**What you should do:** Say how many lines in the entries below have the word "labels" in them, giving only the number.

**Records for processing:**
○ ○ ○

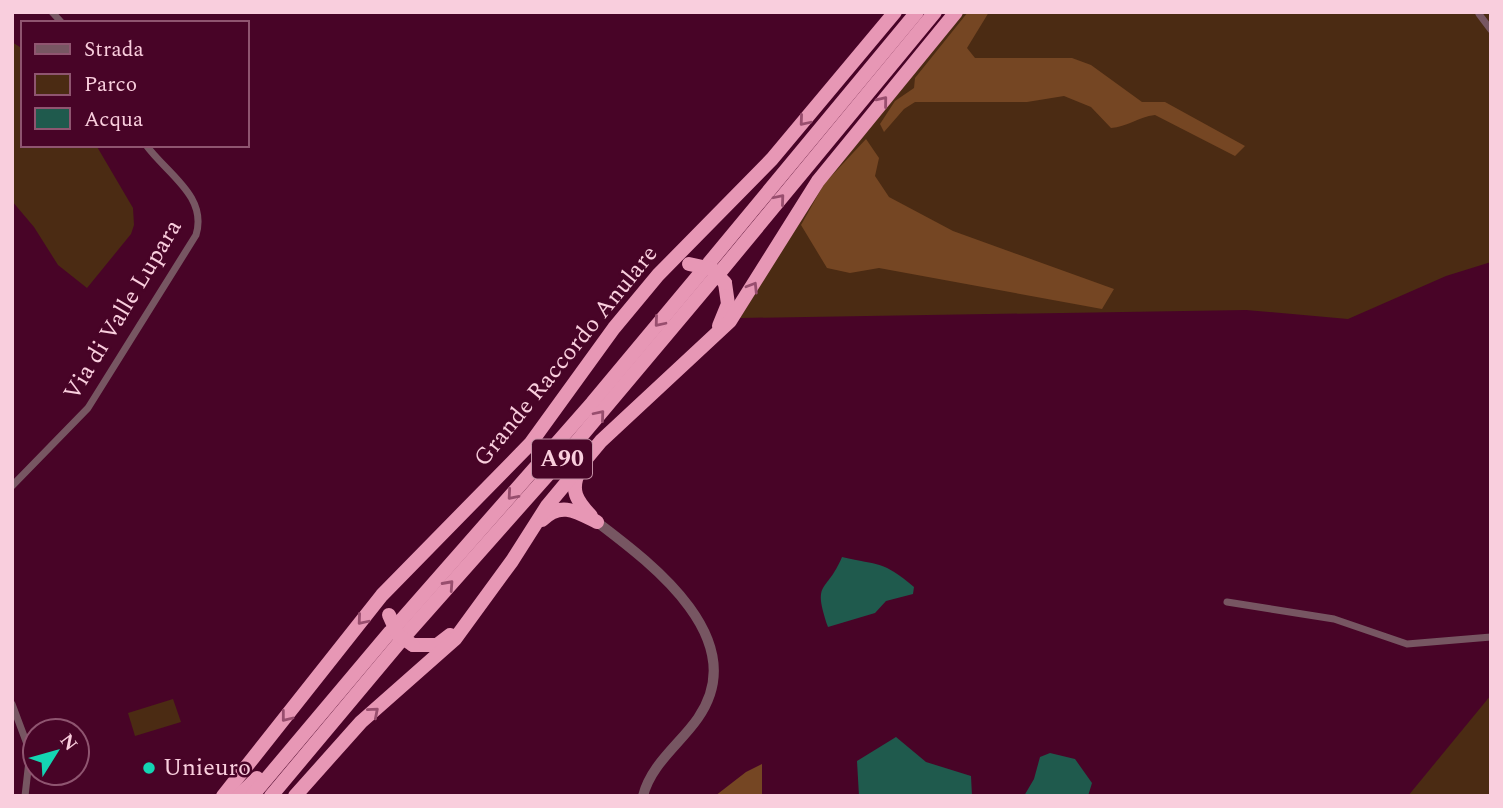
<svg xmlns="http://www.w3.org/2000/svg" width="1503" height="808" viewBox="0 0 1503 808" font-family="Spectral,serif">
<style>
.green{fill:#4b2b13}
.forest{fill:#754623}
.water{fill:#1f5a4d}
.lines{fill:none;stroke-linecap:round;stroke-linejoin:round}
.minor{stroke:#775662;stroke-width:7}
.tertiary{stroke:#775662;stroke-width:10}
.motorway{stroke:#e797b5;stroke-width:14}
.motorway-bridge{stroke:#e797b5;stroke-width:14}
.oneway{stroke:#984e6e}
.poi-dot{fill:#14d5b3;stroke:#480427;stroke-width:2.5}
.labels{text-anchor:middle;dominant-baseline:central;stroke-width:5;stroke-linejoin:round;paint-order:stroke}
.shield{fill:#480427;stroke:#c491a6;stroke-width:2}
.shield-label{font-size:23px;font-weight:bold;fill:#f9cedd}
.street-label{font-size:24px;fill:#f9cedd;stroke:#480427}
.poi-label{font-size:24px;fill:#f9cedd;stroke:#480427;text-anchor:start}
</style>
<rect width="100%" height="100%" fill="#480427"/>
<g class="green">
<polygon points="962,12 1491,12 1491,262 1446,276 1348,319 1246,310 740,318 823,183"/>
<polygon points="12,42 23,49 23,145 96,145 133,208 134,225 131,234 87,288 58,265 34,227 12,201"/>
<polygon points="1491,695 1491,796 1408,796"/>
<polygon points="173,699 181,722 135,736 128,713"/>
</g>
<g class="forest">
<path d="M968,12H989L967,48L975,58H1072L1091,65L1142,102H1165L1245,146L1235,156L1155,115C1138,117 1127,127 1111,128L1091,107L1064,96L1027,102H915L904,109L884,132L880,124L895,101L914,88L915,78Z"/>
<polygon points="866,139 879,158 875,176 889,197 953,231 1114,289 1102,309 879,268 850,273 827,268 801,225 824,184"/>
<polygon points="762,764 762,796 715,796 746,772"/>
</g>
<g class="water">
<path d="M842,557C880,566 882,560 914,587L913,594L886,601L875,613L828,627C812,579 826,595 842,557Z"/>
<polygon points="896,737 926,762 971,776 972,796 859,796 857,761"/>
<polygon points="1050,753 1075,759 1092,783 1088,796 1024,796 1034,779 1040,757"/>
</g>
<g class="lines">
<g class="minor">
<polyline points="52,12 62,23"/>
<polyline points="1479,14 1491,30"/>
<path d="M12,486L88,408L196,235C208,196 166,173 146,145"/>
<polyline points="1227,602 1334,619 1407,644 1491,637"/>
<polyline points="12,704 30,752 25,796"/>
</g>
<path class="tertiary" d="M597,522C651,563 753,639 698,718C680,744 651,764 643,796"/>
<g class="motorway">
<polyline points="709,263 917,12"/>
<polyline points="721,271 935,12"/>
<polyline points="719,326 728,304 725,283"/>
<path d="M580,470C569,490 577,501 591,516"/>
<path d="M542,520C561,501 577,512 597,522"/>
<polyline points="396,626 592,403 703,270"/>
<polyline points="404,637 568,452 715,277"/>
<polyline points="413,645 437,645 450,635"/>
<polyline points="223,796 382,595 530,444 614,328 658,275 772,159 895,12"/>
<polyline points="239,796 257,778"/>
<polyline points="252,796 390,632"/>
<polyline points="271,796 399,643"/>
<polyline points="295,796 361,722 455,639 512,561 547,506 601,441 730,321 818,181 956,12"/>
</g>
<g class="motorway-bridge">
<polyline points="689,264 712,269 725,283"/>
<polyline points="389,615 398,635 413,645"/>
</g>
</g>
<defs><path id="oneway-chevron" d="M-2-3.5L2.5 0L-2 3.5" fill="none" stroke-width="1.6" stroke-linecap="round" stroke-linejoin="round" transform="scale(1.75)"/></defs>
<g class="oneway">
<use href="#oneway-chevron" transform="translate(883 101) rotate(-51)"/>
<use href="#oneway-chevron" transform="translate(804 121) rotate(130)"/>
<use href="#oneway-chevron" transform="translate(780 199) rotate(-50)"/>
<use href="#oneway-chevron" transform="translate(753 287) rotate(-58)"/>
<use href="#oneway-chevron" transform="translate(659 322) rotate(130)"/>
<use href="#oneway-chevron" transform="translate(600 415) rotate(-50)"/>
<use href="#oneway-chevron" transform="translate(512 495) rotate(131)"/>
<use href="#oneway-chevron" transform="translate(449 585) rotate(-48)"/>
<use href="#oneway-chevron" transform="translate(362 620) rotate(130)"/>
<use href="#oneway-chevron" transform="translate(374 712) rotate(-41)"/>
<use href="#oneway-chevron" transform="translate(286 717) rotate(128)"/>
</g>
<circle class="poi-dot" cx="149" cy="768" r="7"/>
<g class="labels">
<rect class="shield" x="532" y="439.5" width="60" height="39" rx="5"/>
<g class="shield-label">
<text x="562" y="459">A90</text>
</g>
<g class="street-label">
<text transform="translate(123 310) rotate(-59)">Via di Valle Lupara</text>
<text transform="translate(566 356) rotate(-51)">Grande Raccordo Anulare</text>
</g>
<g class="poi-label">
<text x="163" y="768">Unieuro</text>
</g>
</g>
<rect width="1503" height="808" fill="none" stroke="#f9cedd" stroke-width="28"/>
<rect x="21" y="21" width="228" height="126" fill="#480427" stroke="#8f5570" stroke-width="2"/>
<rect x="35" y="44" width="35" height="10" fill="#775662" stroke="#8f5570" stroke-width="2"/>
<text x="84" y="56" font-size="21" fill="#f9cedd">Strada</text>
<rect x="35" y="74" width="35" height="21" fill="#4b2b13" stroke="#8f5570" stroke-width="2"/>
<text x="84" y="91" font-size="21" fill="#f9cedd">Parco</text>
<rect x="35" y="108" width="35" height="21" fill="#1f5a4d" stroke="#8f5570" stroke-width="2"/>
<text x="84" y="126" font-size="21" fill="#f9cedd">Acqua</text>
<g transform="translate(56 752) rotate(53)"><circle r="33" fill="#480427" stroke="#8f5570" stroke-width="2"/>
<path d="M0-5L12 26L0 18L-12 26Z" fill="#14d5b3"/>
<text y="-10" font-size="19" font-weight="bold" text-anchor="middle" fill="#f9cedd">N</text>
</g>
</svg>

○ ○ ○

**Written solution:** 2